[DATASET CONTENT Boundary: Start]
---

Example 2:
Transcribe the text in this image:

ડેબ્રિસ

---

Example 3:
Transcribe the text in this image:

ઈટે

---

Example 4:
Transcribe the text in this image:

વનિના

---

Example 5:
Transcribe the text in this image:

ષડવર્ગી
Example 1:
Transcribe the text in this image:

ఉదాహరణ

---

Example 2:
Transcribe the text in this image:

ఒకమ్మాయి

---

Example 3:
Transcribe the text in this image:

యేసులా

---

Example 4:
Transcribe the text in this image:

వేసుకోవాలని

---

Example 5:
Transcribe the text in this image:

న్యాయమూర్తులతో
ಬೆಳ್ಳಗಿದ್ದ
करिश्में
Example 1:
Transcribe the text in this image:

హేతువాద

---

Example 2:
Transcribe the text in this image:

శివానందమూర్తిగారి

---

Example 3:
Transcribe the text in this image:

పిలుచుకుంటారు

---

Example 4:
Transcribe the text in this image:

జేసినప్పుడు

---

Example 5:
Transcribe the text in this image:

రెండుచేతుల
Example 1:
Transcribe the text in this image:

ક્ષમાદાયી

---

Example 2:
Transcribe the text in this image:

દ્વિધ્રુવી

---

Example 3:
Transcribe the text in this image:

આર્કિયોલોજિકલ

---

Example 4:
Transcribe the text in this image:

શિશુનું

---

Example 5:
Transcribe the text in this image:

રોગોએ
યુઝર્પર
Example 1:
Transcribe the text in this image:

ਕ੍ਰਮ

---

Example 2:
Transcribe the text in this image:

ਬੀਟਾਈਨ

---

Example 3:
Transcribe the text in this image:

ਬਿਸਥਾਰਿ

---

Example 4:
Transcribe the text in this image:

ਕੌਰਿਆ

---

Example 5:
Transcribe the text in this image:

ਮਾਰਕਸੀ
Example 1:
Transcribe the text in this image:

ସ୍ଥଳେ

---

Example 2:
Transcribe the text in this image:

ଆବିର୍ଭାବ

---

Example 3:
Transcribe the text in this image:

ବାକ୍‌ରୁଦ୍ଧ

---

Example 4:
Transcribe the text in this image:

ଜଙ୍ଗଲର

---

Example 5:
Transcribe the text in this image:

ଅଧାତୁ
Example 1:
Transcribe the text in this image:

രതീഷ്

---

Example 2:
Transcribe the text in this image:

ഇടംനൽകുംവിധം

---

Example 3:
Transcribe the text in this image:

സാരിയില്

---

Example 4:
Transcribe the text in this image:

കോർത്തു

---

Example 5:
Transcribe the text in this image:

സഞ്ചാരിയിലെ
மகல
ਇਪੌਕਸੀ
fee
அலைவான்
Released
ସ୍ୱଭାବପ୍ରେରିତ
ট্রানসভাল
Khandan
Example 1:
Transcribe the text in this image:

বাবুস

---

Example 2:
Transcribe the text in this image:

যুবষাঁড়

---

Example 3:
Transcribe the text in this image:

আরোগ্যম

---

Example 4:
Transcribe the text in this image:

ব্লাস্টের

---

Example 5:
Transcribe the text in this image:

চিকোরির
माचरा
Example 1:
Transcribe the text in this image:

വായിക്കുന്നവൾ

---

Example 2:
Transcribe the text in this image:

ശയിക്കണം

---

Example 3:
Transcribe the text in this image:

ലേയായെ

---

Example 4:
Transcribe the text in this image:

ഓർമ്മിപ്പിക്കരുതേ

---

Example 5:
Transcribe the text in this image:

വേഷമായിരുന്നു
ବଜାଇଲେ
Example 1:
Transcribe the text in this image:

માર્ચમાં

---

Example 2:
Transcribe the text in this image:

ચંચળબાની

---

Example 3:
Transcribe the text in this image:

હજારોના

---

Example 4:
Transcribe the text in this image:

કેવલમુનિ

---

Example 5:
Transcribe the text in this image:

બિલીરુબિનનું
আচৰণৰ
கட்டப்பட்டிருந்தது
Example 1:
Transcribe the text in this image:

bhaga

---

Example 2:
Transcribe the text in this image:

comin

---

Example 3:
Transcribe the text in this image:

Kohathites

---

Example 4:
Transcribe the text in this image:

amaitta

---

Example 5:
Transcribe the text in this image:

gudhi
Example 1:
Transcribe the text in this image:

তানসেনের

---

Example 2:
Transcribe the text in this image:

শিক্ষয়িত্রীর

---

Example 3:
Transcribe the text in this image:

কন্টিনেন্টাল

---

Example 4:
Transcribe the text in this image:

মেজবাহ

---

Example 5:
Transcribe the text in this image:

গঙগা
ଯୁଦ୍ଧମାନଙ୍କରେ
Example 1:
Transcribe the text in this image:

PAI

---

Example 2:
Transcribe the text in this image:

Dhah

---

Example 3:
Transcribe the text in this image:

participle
[DATASET CONTENT Boundary: End]
#### YOUR GOAL
Please retype all of the lines above exactly as they stand.

#### EXPECTED OUTPUT
---

Example 2:
Transcribe the text in this image:

ડેબ્રિસ

---

Example 3:
Transcribe the text in this image:

ઈટે

---

Example 4:
Transcribe the text in this image:

વનિના

---

Example 5:
Transcribe the text in this image:

ષડવર્ગી
Example 1:
Transcribe the text in this image:

ఉదాహరణ

---

Example 2:
Transcribe the text in this image:

ఒకమ్మాయి

---

Example 3:
Transcribe the text in this image:

యేసులా

---

Example 4:
Transcribe the text in this image:

వేసుకోవాలని

---

Example 5:
Transcribe the text in this image:

న్యాయమూర్తులతో
ಬೆಳ್ಳಗಿದ್ದ
करिश्में
Example 1:
Transcribe the text in this image:

హేతువాద

---

Example 2:
Transcribe the text in this image:

శివానందమూర్తిగారి

---

Example 3:
Transcribe the text in this image:

పిలుచుకుంటారు

---

Example 4:
Transcribe the text in this image:

జేసినప్పుడు

---

Example 5:
Transcribe the text in this image:

రెండుచేతుల
Example 1:
Transcribe the text in this image:

ક્ષમાદાયી

---

Example 2:
Transcribe the text in this image:

દ્વિધ્રુવી

---

Example 3:
Transcribe the text in this image:

આર્કિયોલોજિકલ

---

Example 4:
Transcribe the text in this image:

શિશુનું

---

Example 5:
Transcribe the text in this image:

રોગોએ
યુઝર્પર
Example 1:
Transcribe the text in this image:

ਕ੍ਰਮ

---

Example 2:
Transcribe the text in this image:

ਬੀਟਾਈਨ

---

Example 3:
Transcribe the text in this image:

ਬਿਸਥਾਰਿ

---

Example 4:
Transcribe the text in this image:

ਕੌਰਿਆ

---

Example 5:
Transcribe the text in this image:

ਮਾਰਕਸੀ
Example 1:
Transcribe the text in this image:

ସ୍ଥଳେ

---

Example 2:
Transcribe the text in this image:

ଆବିର୍ଭାବ

---

Example 3:
Transcribe the text in this image:

ବାକ୍‌ରୁଦ୍ଧ

---

Example 4:
Transcribe the text in this image:

ଜଙ୍ଗଲର

---

Example 5:
Transcribe the text in this image:

ଅଧାତୁ
Example 1:
Transcribe the text in this image:

രതീഷ്

---

Example 2:
Transcribe the text in this image:

ഇടംനൽകുംവിധം

---

Example 3:
Transcribe the text in this image:

സാരിയില്

---

Example 4:
Transcribe the text in this image:

കോർത്തു

---

Example 5:
Transcribe the text in this image:

സഞ്ചാരിയിലെ
மகல
ਇਪੌਕਸੀ
fee
அலைவான்
Released
ସ୍ୱଭାବପ୍ରେରିତ
ট্রানসভাল
Khandan
Example 1:
Transcribe the text in this image:

বাবুস

---

Example 2:
Transcribe the text in this image:

যুবষাঁড়

---

Example 3:
Transcribe the text in this image:

আরোগ্যম

---

Example 4:
Transcribe the text in this image:

ব্লাস্টের

---

Example 5:
Transcribe the text in this image:

চিকোরির
माचरा
Example 1:
Transcribe the text in this image:

വായിക്കുന്നവൾ

---

Example 2:
Transcribe the text in this image:

ശയിക്കണം

---

Example 3:
Transcribe the text in this image:

ലേയായെ

---

Example 4:
Transcribe the text in this image:

ഓർമ്മിപ്പിക്കരുതേ

---

Example 5:
Transcribe the text in this image:

വേഷമായിരുന്നു
ବଜାଇଲେ
Example 1:
Transcribe the text in this image:

માર્ચમાં

---

Example 2:
Transcribe the text in this image:

ચંચળબાની

---

Example 3:
Transcribe the text in this image:

હજારોના

---

Example 4:
Transcribe the text in this image:

કેવલમુનિ

---

Example 5:
Transcribe the text in this image:

બિલીરુબિનનું
আচৰণৰ
கட்டப்பட்டிருந்தது
Example 1:
Transcribe the text in this image:

bhaga

---

Example 2:
Transcribe the text in this image:

comin

---

Example 3:
Transcribe the text in this image:

Kohathites

---

Example 4:
Transcribe the text in this image:

amaitta

---

Example 5:
Transcribe the text in this image:

gudhi
Example 1:
Transcribe the text in this image:

তানসেনের

---

Example 2:
Transcribe the text in this image:

শিক্ষয়িত্রীর

---

Example 3:
Transcribe the text in this image:

কন্টিনেন্টাল

---

Example 4:
Transcribe the text in this image:

মেজবাহ

---

Example 5:
Transcribe the text in this image:

গঙগা
ଯୁଦ୍ଧମାନଙ୍କରେ
Example 1:
Transcribe the text in this image:

PAI

---

Example 2:
Transcribe the text in this image:

Dhah

---

Example 3:
Transcribe the text in this image:

participle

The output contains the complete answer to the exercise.